There's the issue of musical memetics (that is, the cultural genetics of music, herein seen meme as a form of musical genealogy), which is an interesting subject in and of itself, but takes on a new dimension when we look at it's impact on MTV's refusal to play black music.
To dig into this, lets consider the memetic genealogy of a given song, with black influences in bold.
Another One Bites The Dust
- Queen's biggest inspirations in general are The Beatles and Led Zeppelin.
- John Deacon, Queen's bassist and writer of this song, however, was inspired heavily by disco band Chic, whose song "Goodtimes" would have it's riff adapted into Queen's Another One Bites The Dust as well as into Sugarhill Gang's Rapper's Delight later on.
- Chic also inspired Duran Duran's song Rio. Themselves, they were inspired by Ben E King, Arethra Franklin, and Parliament Funkadelic.
- Those three artists track back to Otis Redding, and Chuck Berry.
- The Beatles and Led Zeppelin are born of Chuck Berry and Muddy Waters, respectively.
The point being that most music that MTV was perfectly fine with playing and representing is, in a memetic-genealogical sense, far more black than white.
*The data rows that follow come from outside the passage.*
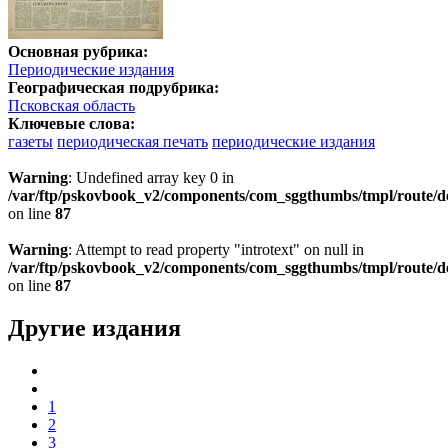
Основная рубрика:
Периодические издания
Географическая подрубрика:
Псковская область
Ключевые слова:
газеты
периодическая печать
периодические издания
Warning
: Undefined array key 0 in
/var/ftp/pskovbook_v2/components/com_sggthumbs/tmpl/route/d
on line
87
Warning
: Attempt to read property "introtext" on null in
/var/ftp/pskovbook_v2/components/com_sggthumbs/tmpl/route/d
on line
87
Другие издания
1
2
3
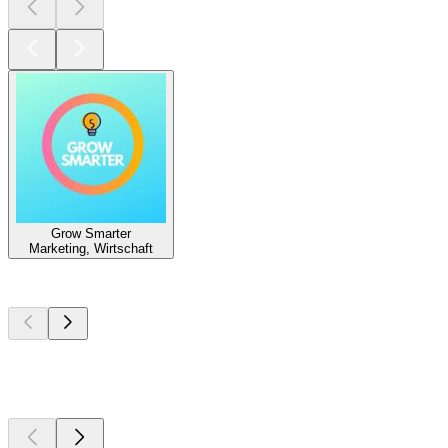
Grow Smarter
Marketing, Wirtschaft
Top
Podcasts
Top
Podcasts
Top
Podcasts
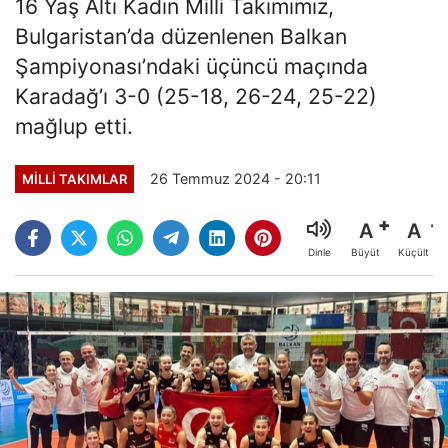
16 Yaş Altı Kadın Milli Takımımız,
Bulgaristan’da düzenlenen Balkan
Şampiyonası’ndaki üçüncü maçında
Karadağ’ı 3-0 (25-18, 26-24, 25-22)
mağlup etti.
26 Temmuz 2024 - 20:11
MILLI TAKIMLAR
A
A
Büyüt
Küçült
Dinle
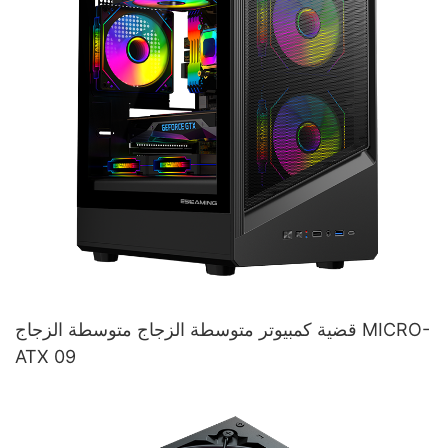
قضية كمبيوتر متوسطة الزجاج متوسطة الزجاج MICRO-
ATX 09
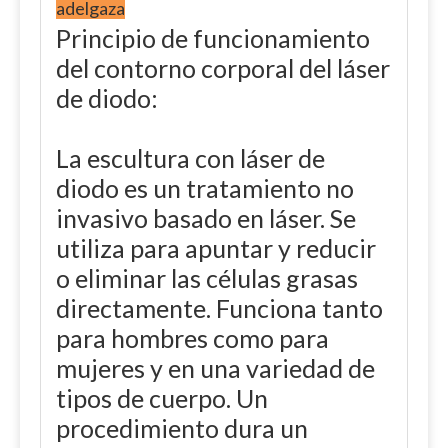
adelgaza
Principio de funcionamiento
del contorno corporal del láser
de diodo:
La escultura con láser de
diodo es un tratamiento no
invasivo basado en láser. Se
utiliza para apuntar y reducir
o eliminar las células grasas
directamente. Funciona tanto
para hombres como para
mujeres y en una variedad de
tipos de cuerpo. Un
procedimiento dura un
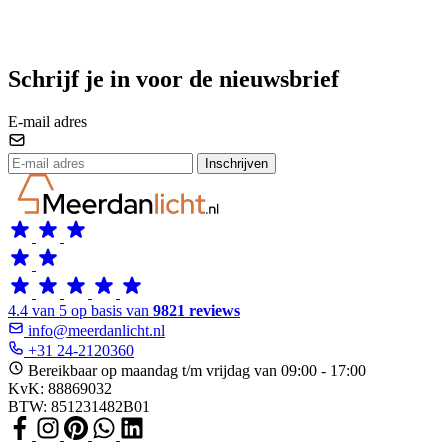
Schrijf je in voor de nieuwsbrief
E-mail adres
Inschrijven
4.4 van 5 op basis van
9821 reviews
info@meerdanlicht.nl
+31 24-2120360
Bereikbaar op maandag t/m vrijdag van 09:00 - 17:00
KvK: 88869032
BTW: 851231482B01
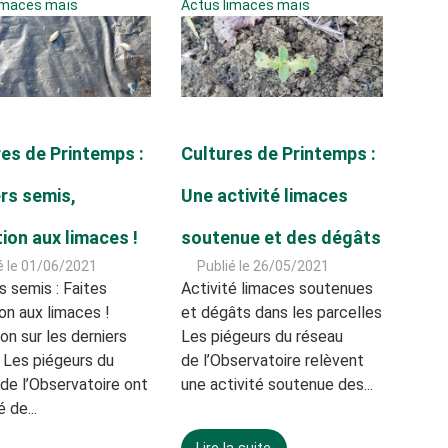
imaces maïs
Actus limaces maïs
es de Printemps :
Cultures de Printemps :
rs semis,
Une activité limaces
ion aux limaces !
soutenue et des dégâts
é le 01/06/2021
Publié le 26/05/2021
s semis : Faites
Activité limaces soutenues
on aux limaces !
et dégâts dans les parcelles
on sur les derniers
Les piégeurs du réseau
 Les piégeurs du
de l’Observatoire relèvent
de l’Observatoire ont
une activité soutenue des...
 de...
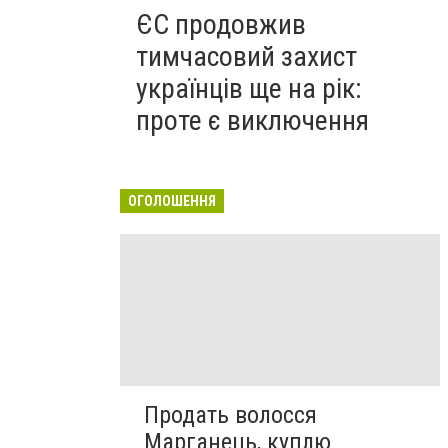
ЄС продовжив
тимчасовий захист
українців ще на рік:
проте є виключення
ОГОЛОШЕННЯ
Продать волосся
Марганець, куплю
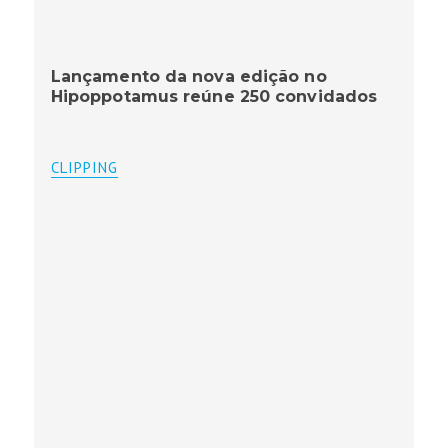
Lançamento da nova edição no
Hipoppotamus reúne 250 convidados
CLIPPING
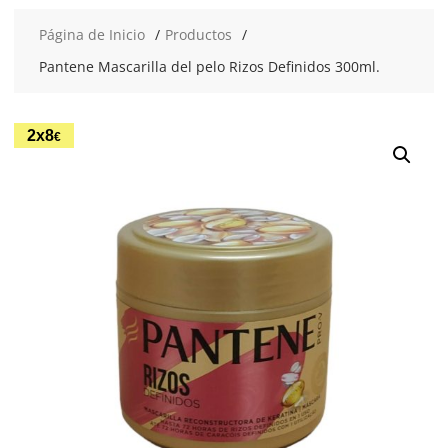
Página de Inicio
Productos
Pantene Mascarilla del pelo Rizos Definidos 300ml.
2x8
€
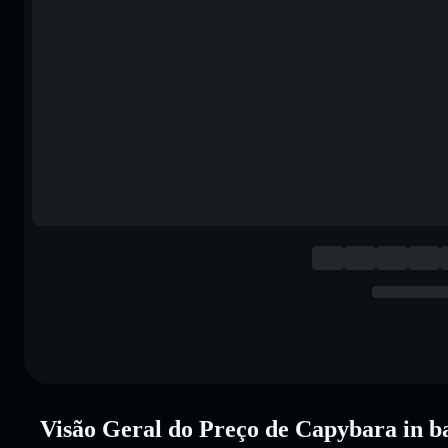
Visão Geral do Preço de Capybara in b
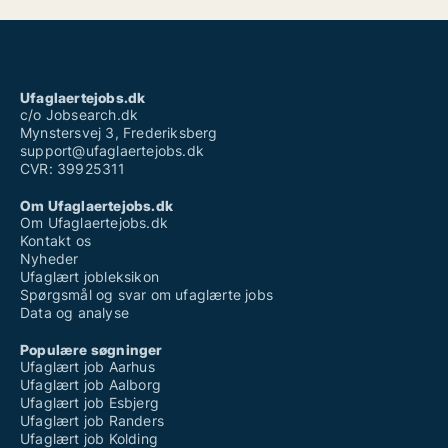
Ufaglaertejobs.dk
c/o Jobsearch.dk
Mynstersvej 3, Frederiksberg
support@ufaglaertejobs.dk
CVR: 39925311
Om Ufaglaertejobs.dk
Om Ufaglaertejobs.dk
Kontakt os
Nyheder
Ufaglært jobleksikon
Spørgsmål og svar om ufaglærte jobs
Data og analyse
Populære søgninger
Ufaglært job Aarhus
Ufaglært job Aalborg
Ufaglært job Esbjerg
Ufaglært job Randers
Ufaglært job Kolding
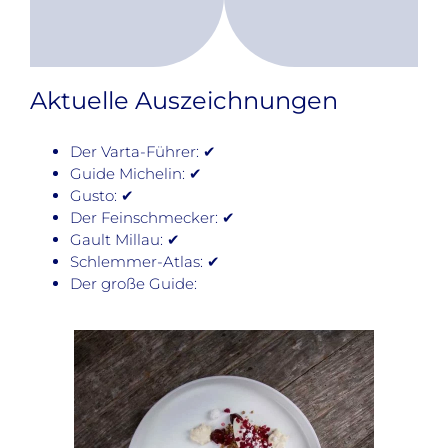
Aktuelle Auszeichnungen
Der Varta-Führer: ✔
Guide Michelin: ✔
Gusto: ✔
Der Feinschmecker: ✔
Gault Millau: ✔
Schlemmer-Atlas: ✔
Der große Guide:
Yet MTV didn't want to represent black music on their network? It seems as if the real issue that MTV had was in representing black artists as equal to white artists. When they did support a black artist in Micheal Jackson, it was after he left his Motown roots behind to create pop music with Quincy Jones. The threat of Jackson's blackness was subdued by a music with mass market appeal. Jackson's physical features were softer, less tough than Rick James. He was, in essence, white washed. Which begs the question of whether the industry desire to make him seem less black is culpable for his plastic surgery later in life.